Après la défaite face à Bruges et l’élimination en Ligue des Champions, l’OM se devait de réagir pour tenter de sortir la tête de l’eau. Le club phocéen avait ainsi rendez-vous face au Paris FC ce samedi en championnat. Malheureusement, Marseille n'a pu faire mieux qu'un match nul (2-2) étant rejoint au bout du temps additionnel. Et voilà qu'après la rencontre, Roberto De Zerbi avait des choses à redire sur ses propres joueurs.
L’OM est une équipe très friable dans les dernières minutes d’un match.

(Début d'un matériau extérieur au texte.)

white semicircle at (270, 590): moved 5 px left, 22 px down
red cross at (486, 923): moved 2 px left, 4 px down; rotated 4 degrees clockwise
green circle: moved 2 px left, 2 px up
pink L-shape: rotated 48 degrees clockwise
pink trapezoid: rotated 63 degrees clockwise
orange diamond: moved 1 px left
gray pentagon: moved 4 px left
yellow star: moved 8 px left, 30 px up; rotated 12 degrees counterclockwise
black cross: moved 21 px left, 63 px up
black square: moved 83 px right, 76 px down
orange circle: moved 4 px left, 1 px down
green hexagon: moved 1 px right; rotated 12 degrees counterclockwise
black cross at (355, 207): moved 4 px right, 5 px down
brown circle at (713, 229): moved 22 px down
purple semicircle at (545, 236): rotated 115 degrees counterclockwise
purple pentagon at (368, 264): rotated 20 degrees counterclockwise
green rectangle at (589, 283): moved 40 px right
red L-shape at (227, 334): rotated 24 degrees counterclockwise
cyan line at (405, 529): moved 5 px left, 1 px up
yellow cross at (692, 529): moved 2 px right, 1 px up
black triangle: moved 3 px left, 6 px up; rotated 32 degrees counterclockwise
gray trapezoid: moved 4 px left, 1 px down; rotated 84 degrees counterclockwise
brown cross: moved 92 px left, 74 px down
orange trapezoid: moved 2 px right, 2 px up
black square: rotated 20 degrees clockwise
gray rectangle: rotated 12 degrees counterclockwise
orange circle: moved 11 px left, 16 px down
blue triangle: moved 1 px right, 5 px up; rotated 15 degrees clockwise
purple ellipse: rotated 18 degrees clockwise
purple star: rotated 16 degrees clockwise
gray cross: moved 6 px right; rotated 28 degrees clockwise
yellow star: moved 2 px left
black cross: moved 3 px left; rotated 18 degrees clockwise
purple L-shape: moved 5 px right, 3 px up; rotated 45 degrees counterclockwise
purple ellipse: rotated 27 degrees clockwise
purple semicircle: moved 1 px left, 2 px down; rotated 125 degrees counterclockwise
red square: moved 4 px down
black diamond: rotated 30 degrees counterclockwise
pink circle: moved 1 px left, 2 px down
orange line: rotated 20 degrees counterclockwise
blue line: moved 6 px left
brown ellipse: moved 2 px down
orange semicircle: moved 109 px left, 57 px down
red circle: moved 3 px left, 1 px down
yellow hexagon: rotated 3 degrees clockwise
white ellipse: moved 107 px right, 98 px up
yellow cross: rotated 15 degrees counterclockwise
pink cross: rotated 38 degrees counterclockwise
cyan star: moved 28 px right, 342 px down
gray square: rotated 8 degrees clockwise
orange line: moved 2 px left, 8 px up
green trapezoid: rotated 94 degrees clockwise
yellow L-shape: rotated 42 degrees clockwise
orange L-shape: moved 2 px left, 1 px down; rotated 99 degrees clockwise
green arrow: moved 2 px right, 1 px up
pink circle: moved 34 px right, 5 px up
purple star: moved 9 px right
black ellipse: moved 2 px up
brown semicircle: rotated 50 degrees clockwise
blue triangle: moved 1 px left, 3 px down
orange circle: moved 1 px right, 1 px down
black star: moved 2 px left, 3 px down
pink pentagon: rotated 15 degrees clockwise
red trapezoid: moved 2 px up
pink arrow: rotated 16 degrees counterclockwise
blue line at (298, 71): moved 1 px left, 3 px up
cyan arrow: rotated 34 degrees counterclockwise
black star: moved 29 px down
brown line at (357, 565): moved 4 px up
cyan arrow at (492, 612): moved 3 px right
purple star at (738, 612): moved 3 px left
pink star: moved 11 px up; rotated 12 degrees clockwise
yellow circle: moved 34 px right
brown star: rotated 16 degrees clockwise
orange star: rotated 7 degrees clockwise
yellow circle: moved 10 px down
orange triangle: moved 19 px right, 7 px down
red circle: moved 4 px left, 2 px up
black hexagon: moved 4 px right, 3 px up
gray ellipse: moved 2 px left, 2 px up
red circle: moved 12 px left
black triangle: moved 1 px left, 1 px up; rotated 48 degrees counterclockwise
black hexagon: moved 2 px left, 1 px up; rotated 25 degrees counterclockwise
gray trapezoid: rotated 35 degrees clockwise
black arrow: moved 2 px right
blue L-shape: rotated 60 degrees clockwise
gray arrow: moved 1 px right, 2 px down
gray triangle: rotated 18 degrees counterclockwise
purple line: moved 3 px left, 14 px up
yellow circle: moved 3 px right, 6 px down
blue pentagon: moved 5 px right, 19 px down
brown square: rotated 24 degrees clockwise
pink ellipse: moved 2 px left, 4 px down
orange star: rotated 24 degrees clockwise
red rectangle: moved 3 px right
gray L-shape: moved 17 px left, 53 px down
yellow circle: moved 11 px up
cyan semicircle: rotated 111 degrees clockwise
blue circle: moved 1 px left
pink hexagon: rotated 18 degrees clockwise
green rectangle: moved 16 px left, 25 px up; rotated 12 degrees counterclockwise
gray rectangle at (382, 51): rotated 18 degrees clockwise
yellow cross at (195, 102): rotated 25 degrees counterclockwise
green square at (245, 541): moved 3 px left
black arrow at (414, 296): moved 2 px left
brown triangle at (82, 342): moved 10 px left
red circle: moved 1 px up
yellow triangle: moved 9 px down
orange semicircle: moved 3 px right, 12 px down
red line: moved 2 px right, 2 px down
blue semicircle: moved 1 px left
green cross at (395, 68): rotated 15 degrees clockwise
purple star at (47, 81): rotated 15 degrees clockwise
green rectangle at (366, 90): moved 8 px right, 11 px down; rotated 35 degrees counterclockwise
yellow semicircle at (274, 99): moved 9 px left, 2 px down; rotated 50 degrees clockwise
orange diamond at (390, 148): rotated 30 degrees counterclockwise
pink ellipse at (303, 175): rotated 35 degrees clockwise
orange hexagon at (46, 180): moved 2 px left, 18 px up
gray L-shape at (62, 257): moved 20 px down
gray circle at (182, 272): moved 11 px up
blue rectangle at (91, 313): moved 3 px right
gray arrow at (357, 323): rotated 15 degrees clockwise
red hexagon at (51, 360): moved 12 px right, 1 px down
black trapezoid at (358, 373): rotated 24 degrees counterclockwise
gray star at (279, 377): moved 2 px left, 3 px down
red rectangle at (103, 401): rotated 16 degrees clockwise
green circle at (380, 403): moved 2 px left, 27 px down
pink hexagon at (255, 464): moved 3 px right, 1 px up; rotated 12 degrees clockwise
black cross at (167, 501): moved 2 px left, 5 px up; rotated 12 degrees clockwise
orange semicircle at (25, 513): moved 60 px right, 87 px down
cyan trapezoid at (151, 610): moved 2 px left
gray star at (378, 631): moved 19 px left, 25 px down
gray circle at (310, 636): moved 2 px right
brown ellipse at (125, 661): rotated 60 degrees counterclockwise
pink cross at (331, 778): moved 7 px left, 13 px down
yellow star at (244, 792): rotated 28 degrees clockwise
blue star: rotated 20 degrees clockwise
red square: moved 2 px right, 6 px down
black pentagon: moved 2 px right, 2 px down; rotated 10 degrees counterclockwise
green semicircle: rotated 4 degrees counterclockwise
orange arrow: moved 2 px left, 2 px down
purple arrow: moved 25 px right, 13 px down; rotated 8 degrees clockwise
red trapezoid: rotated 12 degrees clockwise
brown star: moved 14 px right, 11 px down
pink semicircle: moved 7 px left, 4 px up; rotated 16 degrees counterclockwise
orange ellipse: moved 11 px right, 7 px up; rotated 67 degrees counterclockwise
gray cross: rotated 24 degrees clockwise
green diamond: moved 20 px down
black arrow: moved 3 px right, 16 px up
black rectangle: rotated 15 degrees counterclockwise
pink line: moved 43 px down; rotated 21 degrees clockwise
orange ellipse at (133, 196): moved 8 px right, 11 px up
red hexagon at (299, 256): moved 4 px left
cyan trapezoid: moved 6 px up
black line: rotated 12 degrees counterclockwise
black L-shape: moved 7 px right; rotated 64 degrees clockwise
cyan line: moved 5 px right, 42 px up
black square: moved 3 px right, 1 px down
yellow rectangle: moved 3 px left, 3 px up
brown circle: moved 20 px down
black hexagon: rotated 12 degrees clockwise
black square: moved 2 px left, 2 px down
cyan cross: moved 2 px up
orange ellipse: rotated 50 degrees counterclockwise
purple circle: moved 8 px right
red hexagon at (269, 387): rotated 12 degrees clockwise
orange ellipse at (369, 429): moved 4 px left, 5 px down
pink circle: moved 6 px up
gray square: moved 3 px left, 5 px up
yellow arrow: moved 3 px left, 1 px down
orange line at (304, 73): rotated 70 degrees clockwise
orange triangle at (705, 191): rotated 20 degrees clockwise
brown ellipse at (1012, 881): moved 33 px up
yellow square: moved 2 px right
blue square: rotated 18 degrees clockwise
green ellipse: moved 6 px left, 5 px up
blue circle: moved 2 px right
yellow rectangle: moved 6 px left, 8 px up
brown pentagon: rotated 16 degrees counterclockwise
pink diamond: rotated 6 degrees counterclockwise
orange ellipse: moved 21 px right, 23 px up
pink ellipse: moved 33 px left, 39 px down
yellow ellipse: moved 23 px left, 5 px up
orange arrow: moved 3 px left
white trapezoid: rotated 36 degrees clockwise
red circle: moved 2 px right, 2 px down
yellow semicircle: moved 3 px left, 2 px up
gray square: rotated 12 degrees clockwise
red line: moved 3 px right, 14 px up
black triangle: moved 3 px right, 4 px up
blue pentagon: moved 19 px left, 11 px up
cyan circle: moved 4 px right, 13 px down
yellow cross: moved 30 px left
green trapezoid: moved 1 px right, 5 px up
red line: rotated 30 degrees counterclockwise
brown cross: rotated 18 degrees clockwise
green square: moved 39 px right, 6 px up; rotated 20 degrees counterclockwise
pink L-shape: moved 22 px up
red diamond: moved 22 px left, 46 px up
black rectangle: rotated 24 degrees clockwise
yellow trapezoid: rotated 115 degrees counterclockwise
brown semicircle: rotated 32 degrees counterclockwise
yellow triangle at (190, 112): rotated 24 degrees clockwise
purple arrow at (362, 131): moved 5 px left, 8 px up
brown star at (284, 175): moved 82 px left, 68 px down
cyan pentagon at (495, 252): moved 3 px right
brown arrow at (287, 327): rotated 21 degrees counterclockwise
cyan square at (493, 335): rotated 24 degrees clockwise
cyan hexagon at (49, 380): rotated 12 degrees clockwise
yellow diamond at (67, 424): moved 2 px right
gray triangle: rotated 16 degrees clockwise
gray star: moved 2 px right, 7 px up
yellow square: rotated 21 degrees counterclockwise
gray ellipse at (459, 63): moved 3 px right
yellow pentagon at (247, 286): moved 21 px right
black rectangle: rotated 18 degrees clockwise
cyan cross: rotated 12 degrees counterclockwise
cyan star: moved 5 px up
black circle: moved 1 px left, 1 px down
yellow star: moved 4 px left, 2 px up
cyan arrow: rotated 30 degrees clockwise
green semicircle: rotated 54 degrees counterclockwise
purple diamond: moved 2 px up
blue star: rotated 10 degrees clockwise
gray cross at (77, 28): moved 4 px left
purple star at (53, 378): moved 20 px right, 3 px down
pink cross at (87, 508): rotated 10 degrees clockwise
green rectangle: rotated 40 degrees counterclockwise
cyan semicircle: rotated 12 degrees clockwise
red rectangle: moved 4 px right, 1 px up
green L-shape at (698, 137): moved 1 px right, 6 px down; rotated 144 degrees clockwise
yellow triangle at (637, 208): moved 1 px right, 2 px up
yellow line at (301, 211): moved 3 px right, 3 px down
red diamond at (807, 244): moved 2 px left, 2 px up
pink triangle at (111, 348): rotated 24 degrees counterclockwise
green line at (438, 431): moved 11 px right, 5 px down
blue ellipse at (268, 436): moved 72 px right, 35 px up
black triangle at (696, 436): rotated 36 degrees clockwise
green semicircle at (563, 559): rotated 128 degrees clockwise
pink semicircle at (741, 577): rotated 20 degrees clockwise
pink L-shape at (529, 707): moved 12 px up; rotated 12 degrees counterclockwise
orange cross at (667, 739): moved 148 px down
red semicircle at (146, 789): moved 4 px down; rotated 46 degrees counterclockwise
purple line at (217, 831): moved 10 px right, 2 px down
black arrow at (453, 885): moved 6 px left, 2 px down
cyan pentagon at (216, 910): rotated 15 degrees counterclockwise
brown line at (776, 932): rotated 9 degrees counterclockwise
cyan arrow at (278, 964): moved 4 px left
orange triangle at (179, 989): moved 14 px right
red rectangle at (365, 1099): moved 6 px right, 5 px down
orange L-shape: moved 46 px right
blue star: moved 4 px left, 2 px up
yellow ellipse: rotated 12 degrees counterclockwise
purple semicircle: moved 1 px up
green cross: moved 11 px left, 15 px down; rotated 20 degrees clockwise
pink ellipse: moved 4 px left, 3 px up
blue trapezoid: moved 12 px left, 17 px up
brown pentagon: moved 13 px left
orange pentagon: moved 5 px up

Etant le club qui a encaissé le plus de buts après la 80ème dans les 5 grands championnats européens, Marseille l'a une nouvelle fois prouvé ce samedi face au Paris FC. En effet, l’OM menait de deux buts à 10 minutes de la fin du match, mais les joueurs de Roberto De Zerbi ont complètement craqué et ont fini par concéder l’égalisation dans le temps additionnel.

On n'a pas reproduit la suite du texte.